INSTRUCCIONES DE TRABAJO:
1. Transcribe literalmente el pasaje del extracto de la página que va desde "Esta magnífica posición" hasta "del antiguo hemisferio.", ambos incluidos.
2. Según el extracto de la página, ¿en qué puerto se fundaría la nueva ciudad llamada Las Casas?
3. Resume el extracto de la página en dos oraciones.

EXTRACTO DE LA PÁGINA:
.....

Esta magnífica posición entre los dos grandes mares, podrá ser con el tiempo el
emporio del universo. Sus canales acortarán las distancias del mundo:
estrecharán los lazos comerciales de Europa, América y Asia; traerán a tan
feliz región los tributos de las cuatro partes del globo. ¡Acaso sólo allí podrá
fijarse algún día la capital de la tierra! Como pretendió Constantino que fuese
Bizancio la del antiguo hemisferio.

Nueva
Granada se unirá con Venezuela, si llegan a convenirse en formar una república
central, cuya capital sea Maracaibo o una nueva ciudad que con el nombre de Las
Casas (en honor de este héroe de la filantropía), se funde entre los confines
de ambos países, en el soberbio puerto de Bahía Honda. Esta posición aunque
desconocida, es más ventajosa por todos respectos. Su acceso es fácil y su
situación tan fuerte, que puede hacerse inexpugnable. Posee un clima puro y
saludable, un territorio tan propio para la agricultura como para la cría de
ganados, y una gran de abundancia de maderas de construcción. Los salvajes que
la habitan serían civilizados, y nuestras posesiones se aumentarían con la
adquisición de la
Guajira. Esta nación se llamaría Colombia como tributo de
justicia y gratitud al creador de nuestro hemisferio. Su gobierno podrá imitar
al inglés; con la diferencia de que en lugar de un rey habrá un poder
ejecutivo, electivo, cuando más vitalicio, y jamás hereditario si se quiere
república, una cámara o senado legislativo hereditario, que en las tempestades
políticas se interponga entre las olas populares y los rayos del gobierno, y un
cuerpo legislativo de libre elección, sin otras restricciones que las de la Cámara Baja de
Inglaterra. Esta constitución participaría de todas las formas y yo deseo que
no participe de todos los vicios. Como esta es mi patria, tengo un derecho
incontestable para desearla lo que en mi opinión es mejor. Es muy posible que la Nueva Granada no
convenga en el reconocimiento de un gobierno central, porque es en extremo
adicta a la federación; y entonces formará por sí sola un Estado que, si
subsiste, podrá ser muy dichoso por sus grandes recursos de todos géneros.

Poco
sabemos de las opiniones que prevalecen en Buenos Aires, Chile y el Perú;
juzgando por lo que se trasluce y por las apariencias, en Buenos Aires habrá un
gobierno central en que los militares se lleven la primacía por consecuencia de
sus divisiones intestinas y guerras externas. Esta constitución degenerará
necesariamente en una oligarquía, o una monocracia, con más o menos
restricciones, y cuya denominación nadie puede adivinar. Sería doloroso que tal
caso sucediese, porque aquellos habitantes son acreedores a la más espléndida
gloria.

El
reino de Chile está llamado por la naturaleza de su situación, por las
costumbres inocentes y virtuosas de sus moradores, por el ejemplo de sus
vecinos, los fieros republicanos del Arauco, a gozar de las bendiciones que
derraman las justas y dulces leyes de una república. Si alguna permanece largo
tiempo en América, me inclino a pensar que será la chilena. Jamás se ha
extinguido allí el espíritu de libertad; los vicios de Europa y Asia llegarán
tarde o nunca a corromper las costumbres de aquel extremo del universo. Su
territorio es limitado; estará siempre fuera del contacto inficionado del resto
de los hombres; no alterará sus leyes, usos y prácticas; preservará su uniformidad
en opiniones políticas y religiosas; en una palabra, Chile puede ser libre.

.....

DATOS SIN PROCESAR:
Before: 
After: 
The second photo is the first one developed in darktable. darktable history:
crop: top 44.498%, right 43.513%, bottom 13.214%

.....

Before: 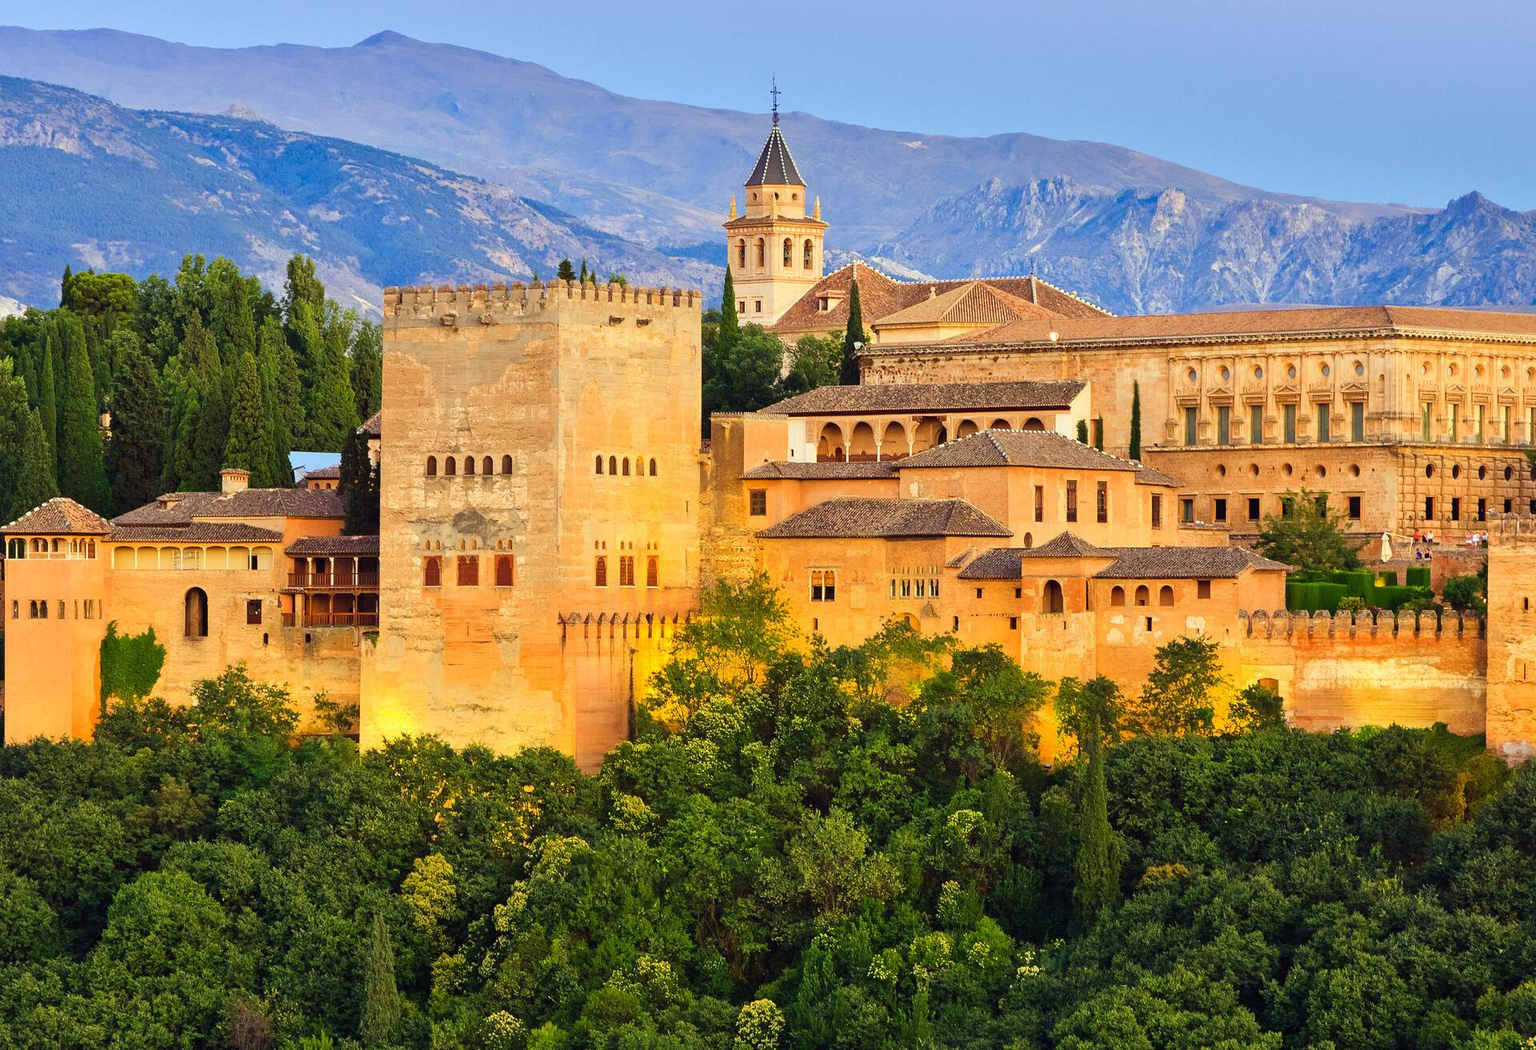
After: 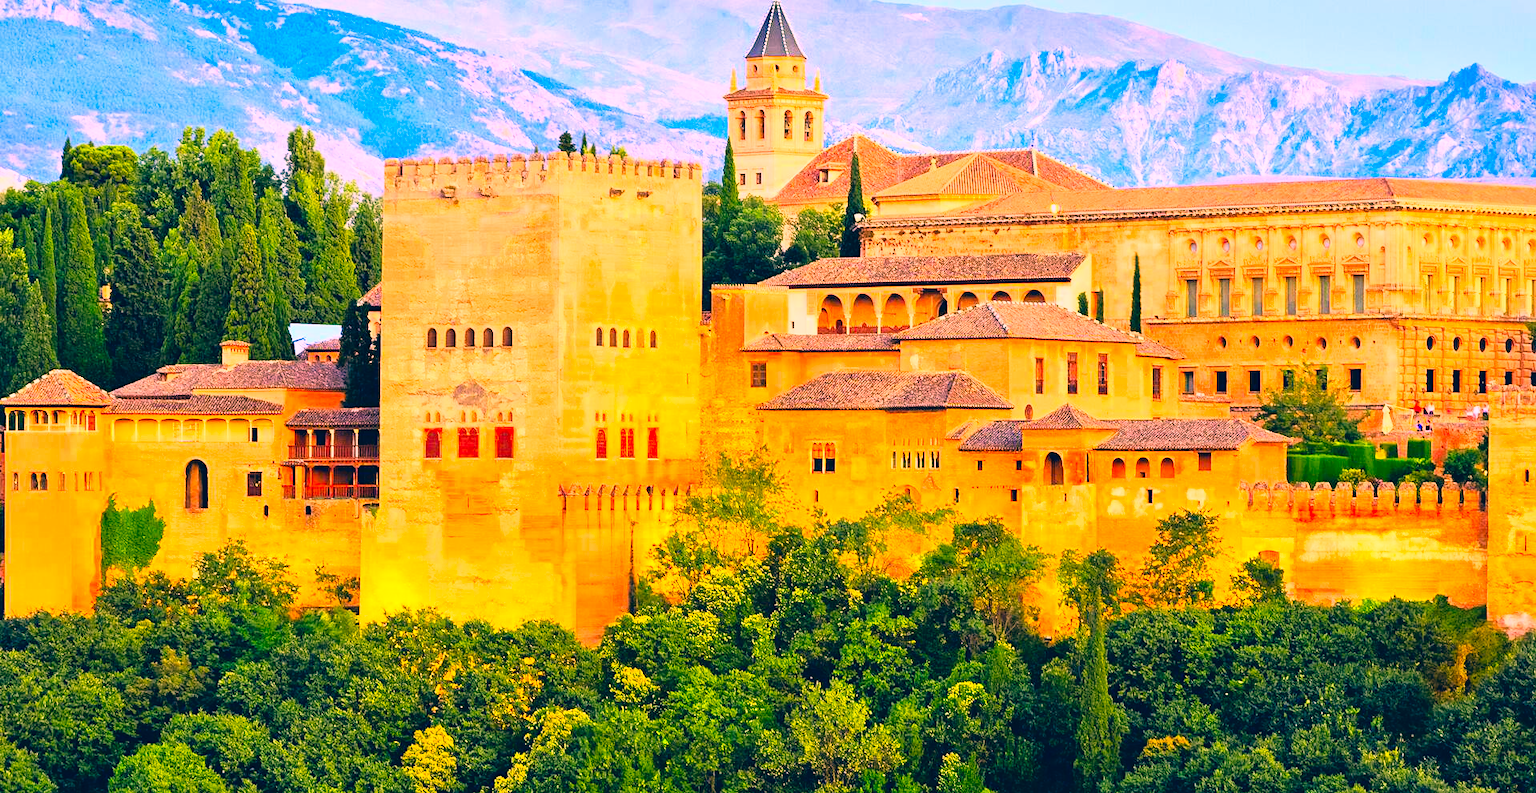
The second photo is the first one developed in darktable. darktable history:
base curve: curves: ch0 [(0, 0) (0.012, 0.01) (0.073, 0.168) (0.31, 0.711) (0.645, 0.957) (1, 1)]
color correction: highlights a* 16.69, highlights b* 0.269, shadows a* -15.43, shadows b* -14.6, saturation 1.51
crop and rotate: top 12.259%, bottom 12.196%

.....

RESPUESTAS POR TAREA:
1.
Esta magnífica posición entre los dos grandes mares, podrá ser con el tiempo el
emporio del universo. Sus canales acortarán las distancias del mundo:
estrecharán los lazos comerciales de Europa, América y Asia; traerán a tan
feliz región los tributos de las cuatro partes del globo. ¡Acaso sólo allí podrá
fijarse algún día la capital de la tierra! Como pretendió Constantino que fuese
Bizancio la del antiguo hemisferio.

2. En el puerto de Bahía Honda, entre los confines de Nueva Granada y Venezuela.

3. El extracto plantea que Nueva Granada y Venezuela podrían unirse en una república central llamada Colombia, con un gobierno parecido al inglés pero con un poder ejecutivo electivo y nunca hereditario, o que Nueva Granada, por su apego a la federación, formaría un Estado por sí sola. También prevé que en Buenos Aires se imponga un gobierno central dominado por los militares que degeneraría en una oligarquía o una monocracia, mientras que Chile, por su situación y por las costumbres de sus habitantes, podría mantener una república y ser libre.